"Innovative Therapies for Pancreatic-Related Cancers,"
Jefferson Surgical Solutions:
3, Article 5.
Available at: http://jdc.jefferson.edu/jss/vol1/iss3/5
Pancreatic cancer patients come to Thomas Jefferson University Hospital because of the reputation, skill, and track records of its surgical staff, who perform a high volume of surgeries. However, this patient-centric approach to care is supported by an impressive research capability that also has significant impact on both the prevention and recovery of pancreatic-related diseases.
Two world-class Jefferson researchers, Hwyda Arafat, MD, PhD, and Jonathan Brody, PhD, are making tremendous inroads toward understanding the science and genesis of pancreatic-related cancers. Their goal is to manage or halt the progress of disease through innovative and diverse therapies.
Dr. Arafat, Assistant Professor of Surgery, has a PhD in cell biology and immunology. A native of Egypt, she is currently investigating pancreatic cancer as it pertains to the reninangiotensis system involved in hypertension. She is also interested in the use of antihypertension medications already on the market to help treat pancreatic cancer. "I have the patient on my mind everyday," she says. "It is my motivation, my hope that our research can help to make the disease manageable."
In 2005, when Dr. Arafat began a multidisciplinary approach in the lab that expanded her work on diabetes, she began to see correlations between patients who received hypertension medications and a decrease in cancer occurrences. "Clinical trials are just a year away that will help us understand whether the hypertension therapies work, as well as the science behind them," explains Dr. Arafat.
Since joining the Jefferson faculty as Assistant Professor in 2006, Dr. Brody has concentrated on the complex molecular genetics of pancreatic cancer. After earning a PhD from the Johns Hopkins School of Medicine, he completed post-doctoral training in oncology with Scott E. Kern, MD, who is world-renowned for his work in the genetics of pancreatic cancer.

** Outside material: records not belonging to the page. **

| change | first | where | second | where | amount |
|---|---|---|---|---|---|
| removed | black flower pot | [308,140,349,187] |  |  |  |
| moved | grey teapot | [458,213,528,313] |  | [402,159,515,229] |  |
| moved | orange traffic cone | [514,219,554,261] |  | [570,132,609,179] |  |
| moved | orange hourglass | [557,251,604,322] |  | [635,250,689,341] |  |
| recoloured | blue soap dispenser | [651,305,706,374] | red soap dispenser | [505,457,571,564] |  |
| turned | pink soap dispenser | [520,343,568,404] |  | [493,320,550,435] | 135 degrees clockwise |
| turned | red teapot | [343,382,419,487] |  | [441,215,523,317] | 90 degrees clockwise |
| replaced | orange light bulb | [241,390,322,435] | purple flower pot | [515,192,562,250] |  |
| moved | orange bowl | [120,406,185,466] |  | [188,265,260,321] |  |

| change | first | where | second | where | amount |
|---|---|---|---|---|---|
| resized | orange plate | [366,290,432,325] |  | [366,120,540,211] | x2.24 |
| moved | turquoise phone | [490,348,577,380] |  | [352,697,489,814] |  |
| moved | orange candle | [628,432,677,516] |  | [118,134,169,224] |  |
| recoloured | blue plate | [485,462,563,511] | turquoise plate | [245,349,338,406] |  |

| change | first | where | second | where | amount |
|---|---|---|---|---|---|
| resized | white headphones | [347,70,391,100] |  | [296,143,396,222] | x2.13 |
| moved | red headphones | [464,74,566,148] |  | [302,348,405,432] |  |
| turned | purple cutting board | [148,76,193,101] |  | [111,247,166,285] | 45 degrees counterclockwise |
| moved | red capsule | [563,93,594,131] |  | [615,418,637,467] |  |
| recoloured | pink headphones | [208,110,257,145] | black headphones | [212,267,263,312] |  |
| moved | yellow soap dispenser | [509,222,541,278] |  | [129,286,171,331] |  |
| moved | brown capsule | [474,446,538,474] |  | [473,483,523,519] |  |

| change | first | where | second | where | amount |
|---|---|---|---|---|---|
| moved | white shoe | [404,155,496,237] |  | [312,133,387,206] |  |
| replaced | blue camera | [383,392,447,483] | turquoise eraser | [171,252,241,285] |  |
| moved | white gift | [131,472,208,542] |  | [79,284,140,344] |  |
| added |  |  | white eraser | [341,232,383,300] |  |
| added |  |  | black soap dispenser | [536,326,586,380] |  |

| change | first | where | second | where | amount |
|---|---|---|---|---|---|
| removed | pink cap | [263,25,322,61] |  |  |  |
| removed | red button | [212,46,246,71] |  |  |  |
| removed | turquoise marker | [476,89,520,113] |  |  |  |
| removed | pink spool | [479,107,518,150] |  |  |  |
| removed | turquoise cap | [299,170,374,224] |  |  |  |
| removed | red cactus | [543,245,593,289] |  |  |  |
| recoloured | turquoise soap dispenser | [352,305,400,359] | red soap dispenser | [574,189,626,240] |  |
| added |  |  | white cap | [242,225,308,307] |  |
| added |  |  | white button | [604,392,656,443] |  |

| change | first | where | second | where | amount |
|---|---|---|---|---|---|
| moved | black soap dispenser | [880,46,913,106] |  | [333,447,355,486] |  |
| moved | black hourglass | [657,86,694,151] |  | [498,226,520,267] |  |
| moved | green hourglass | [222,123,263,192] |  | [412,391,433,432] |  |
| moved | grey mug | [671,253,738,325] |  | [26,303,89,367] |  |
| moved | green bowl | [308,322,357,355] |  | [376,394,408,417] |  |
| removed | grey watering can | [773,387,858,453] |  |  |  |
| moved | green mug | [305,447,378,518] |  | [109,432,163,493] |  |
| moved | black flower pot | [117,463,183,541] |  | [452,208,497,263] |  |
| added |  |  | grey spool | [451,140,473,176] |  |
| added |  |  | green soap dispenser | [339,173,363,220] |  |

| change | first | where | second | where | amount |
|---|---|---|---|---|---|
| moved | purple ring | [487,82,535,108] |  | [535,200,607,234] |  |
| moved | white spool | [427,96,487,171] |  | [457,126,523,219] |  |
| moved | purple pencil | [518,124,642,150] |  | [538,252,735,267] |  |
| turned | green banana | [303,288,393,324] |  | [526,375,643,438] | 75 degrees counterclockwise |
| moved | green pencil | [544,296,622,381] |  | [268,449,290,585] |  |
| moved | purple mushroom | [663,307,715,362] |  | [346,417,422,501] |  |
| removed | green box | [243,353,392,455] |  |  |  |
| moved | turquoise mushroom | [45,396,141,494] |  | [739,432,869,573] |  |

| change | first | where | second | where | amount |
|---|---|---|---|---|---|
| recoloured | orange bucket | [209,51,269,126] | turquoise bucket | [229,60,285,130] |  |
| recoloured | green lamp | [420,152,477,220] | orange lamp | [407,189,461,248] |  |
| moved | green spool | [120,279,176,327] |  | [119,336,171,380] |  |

Together they revolutionized a basic molecular biology technique (now patented) called DNA electrophoresis, making it possible to see genetic results five times faster with cleaner results.
"Clinical trials are just a year away that will help us understand whether the hypertension therapies work, as well as the science behind them."
A patient's tumor is collected during surgery and then studied in the lab to understand its specific genetics. Dr. Brody seeks to use this information to develop anti-cancer therapies through medication that will be suited to the individual patient.
"By studying a tumor's genesis, we can begin to understand the series of events that led up to making a cell cancerous," he says. "We will then have isolated the molecular defects-what went wrong-and can find a better, more targeted, and sophisticated approach for drug therapies." Dr. Brody explained that, just as we now know which antibiotics work best for specific bacterial strains, "we are striving to do the same for pancreatic cancers, and we are already seeing some very positive results."
Doctors Arafat and Brody are at the forefront of research in the field today. Dr. Arafat was one of the Jefferson physicians to represent Jefferson at the distinguished 2006 Southern Surgical Association Meeting in Florida last November, where she presented some of her recent findings. It is their goal to leverage this work in the lab to ensure that patients survive pancreatic cancer in increasing numbers and go on to live long and healthy lives.